Source extract:
Docker-stacks: Correctly set the pyspark python version for the Spark driver

Created on 8 Mar 2016 · 12Comments · Source: jupyter/docker-stacks

In all-spark-notebook/Dockerfile, use PYSPARK_DRIVER_PYTHON instead of PYSPARK_PYTHON to set the python version of the Spark driver. PYSPARK_PYTHON changes the version for all executors which causes python not found errors otherwise because the python's path from the notebook is sent to executors.

Bug

Source

doctapp

Most helpful comment

The example in the all-spark-notebook and pyspark-notebook readmes give an explicit way to set the path:

import os
# make sure pyspark tells workers to use python3 not 2 if both are installed
os.environ['PYSPARK_PYTHON'] = '/usr/bin/python3'

import pyspark
conf = pyspark.SparkConf()

...

Of course, it would be better if the path didn't default to the driver version / path of Python like this issue states. But still, the above recipe holds true for telling Spark where Python resides on the workers.

parente on 9 Mar 2016

🎉10 👍3

All 12 comments

Ref: https://github.com/jupyter/docker-stacks/blob/master/all-spark-notebook/Dockerfile#L97

Also in pyspark-notebook.

parente on 8 Mar 2016

@boechat107, do you have any thoughts on this change?

jakirkham on 8 Mar 2016

Also, could you please share some kind of traceback @doctapp for the error(s) you are seeing?

jakirkham on 8 Mar 2016

Don't have the exact error, but it referred to not finding
/opt/conda/.../python2/bin/python on our cluster as this is a path in the
container.
On Mar 8, 2016 17:59, "jakirkham" [email protected] wrote:

Also, could you please share some kind of traceback @doctapp
https://github.com/doctapp for the error(s) you are seeing?

—
Reply to this email directly or view it on GitHub
https://github.com/jupyter/docker-stacks/issues/151#issuecomment-194007212
.

Data supplied:
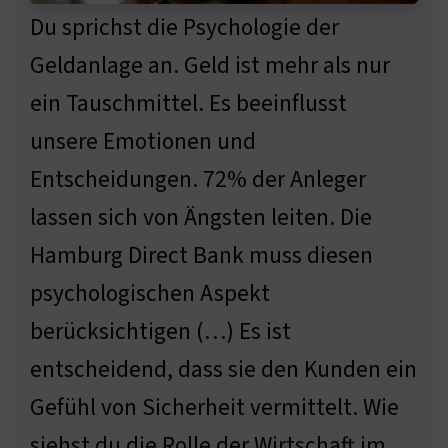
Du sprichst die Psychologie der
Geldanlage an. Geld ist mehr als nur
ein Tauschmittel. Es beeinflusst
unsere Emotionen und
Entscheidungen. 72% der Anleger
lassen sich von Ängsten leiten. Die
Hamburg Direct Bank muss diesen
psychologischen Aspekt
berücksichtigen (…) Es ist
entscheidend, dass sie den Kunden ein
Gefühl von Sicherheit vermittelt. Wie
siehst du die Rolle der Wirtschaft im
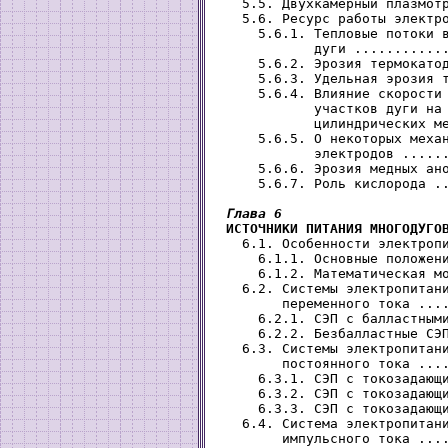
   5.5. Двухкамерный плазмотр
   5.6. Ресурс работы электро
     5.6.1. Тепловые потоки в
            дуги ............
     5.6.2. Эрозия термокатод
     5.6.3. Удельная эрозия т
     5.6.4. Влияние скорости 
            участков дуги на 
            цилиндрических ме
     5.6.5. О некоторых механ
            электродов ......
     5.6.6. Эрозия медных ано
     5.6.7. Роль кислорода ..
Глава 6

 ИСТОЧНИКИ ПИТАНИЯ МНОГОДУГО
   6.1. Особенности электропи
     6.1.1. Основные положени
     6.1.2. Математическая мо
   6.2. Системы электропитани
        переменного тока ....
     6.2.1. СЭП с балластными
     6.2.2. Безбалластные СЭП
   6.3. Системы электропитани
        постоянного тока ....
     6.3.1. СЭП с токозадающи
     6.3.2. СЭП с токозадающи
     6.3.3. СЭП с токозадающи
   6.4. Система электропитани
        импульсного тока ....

...

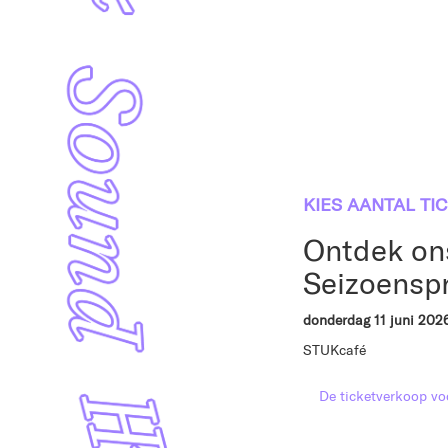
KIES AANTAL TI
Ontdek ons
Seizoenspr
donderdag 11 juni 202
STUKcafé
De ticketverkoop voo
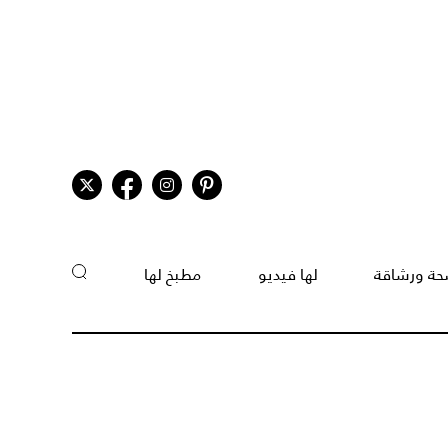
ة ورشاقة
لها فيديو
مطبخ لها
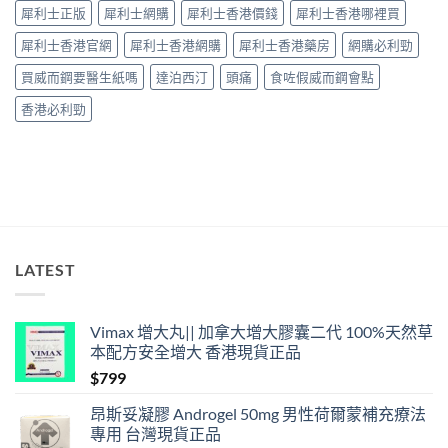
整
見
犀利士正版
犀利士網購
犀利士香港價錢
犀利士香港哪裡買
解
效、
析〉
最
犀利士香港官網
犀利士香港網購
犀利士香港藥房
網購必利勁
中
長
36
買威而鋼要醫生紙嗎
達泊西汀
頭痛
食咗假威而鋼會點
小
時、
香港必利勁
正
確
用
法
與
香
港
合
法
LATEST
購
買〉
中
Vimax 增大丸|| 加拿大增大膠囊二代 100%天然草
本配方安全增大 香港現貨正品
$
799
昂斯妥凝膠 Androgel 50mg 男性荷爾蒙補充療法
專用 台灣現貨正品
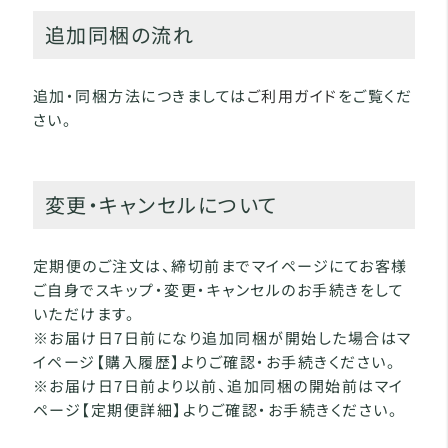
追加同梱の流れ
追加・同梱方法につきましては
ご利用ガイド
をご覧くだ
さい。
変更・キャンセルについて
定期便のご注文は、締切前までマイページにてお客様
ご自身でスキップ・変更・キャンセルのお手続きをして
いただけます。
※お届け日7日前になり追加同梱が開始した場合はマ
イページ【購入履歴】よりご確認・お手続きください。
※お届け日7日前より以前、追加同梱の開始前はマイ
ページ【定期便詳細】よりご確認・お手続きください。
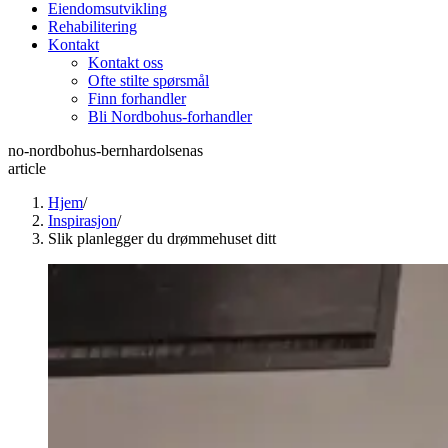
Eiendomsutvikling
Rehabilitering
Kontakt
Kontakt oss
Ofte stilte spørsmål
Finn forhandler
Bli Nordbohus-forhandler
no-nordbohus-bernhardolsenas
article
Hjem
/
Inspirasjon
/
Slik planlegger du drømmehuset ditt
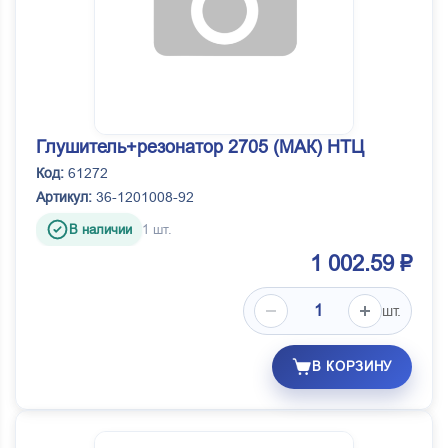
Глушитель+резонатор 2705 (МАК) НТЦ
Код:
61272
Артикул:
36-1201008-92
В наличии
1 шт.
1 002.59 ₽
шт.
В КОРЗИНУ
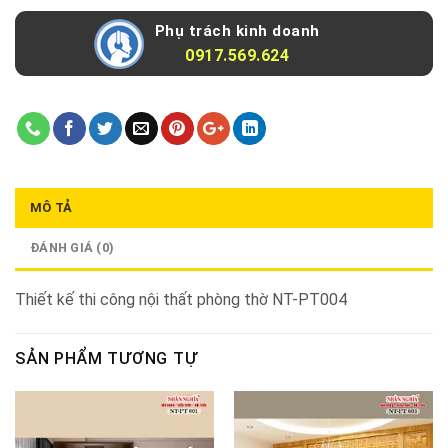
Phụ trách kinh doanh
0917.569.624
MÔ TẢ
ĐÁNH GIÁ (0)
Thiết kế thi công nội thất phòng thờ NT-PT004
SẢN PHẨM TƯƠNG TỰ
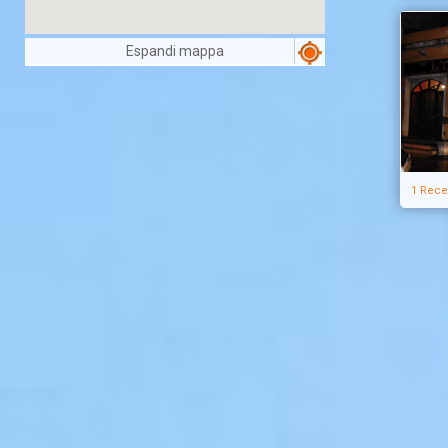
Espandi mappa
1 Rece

---

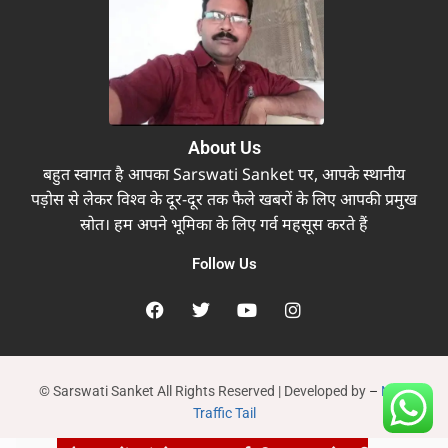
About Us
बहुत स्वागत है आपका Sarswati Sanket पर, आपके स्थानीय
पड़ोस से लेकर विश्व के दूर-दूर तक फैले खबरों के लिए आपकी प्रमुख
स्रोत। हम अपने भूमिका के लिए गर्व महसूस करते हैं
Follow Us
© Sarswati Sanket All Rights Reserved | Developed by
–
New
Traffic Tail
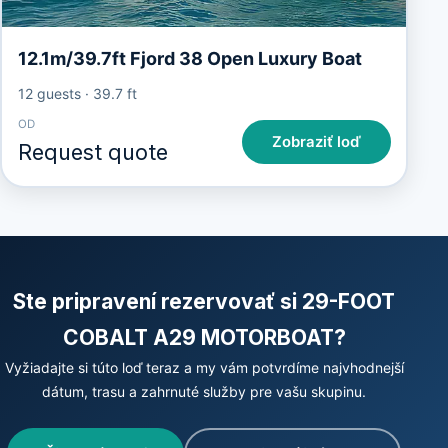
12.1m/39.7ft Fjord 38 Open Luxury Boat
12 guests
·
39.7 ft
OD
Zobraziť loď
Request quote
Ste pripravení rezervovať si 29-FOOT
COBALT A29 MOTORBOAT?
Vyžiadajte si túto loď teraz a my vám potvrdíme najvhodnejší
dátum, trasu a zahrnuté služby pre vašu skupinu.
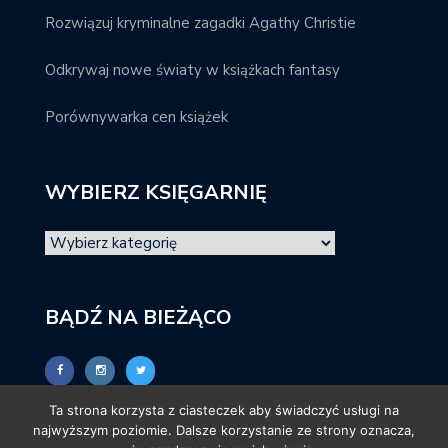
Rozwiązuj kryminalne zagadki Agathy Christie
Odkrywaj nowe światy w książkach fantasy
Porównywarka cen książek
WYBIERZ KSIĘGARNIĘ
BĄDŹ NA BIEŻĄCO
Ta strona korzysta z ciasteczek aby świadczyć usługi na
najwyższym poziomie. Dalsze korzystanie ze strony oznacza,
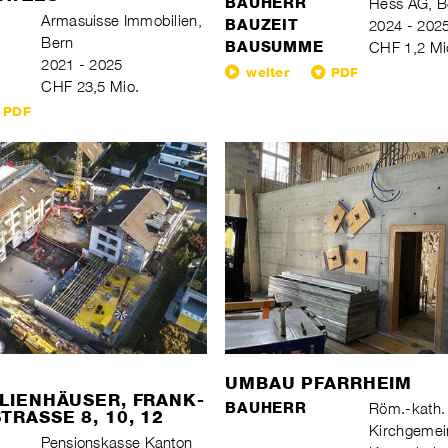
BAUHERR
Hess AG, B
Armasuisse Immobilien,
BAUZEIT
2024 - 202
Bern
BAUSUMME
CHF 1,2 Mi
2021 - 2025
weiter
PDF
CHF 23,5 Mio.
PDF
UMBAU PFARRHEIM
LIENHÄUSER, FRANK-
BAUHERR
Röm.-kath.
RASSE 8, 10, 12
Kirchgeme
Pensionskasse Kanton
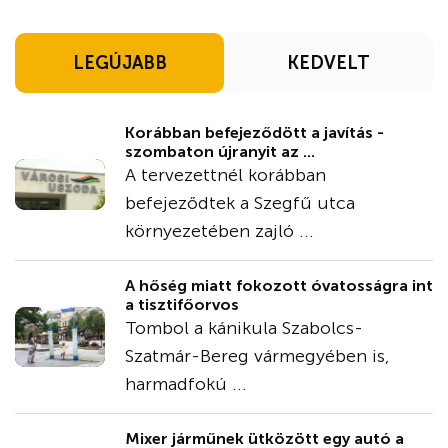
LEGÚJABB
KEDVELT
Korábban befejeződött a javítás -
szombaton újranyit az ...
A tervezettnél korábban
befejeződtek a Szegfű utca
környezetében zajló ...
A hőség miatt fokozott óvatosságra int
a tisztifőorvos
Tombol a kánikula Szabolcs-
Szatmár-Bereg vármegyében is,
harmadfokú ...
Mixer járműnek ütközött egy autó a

Work to complete: Translate this sentence from the Docker-stacks issue into Spanish: "In all-spark-notebook/Dockerfile, use PYSPARK_DRIVER_PYTHON instead of PYSPARK_PYTHON to set the python version of the Spark driver."

Exercise output: En all-spark-notebook/Dockerfile, usa PYSPARK_DRIVER_PYTHON en lugar de PYSPARK_PYTHON para establecer la versión de python del driver de Spark.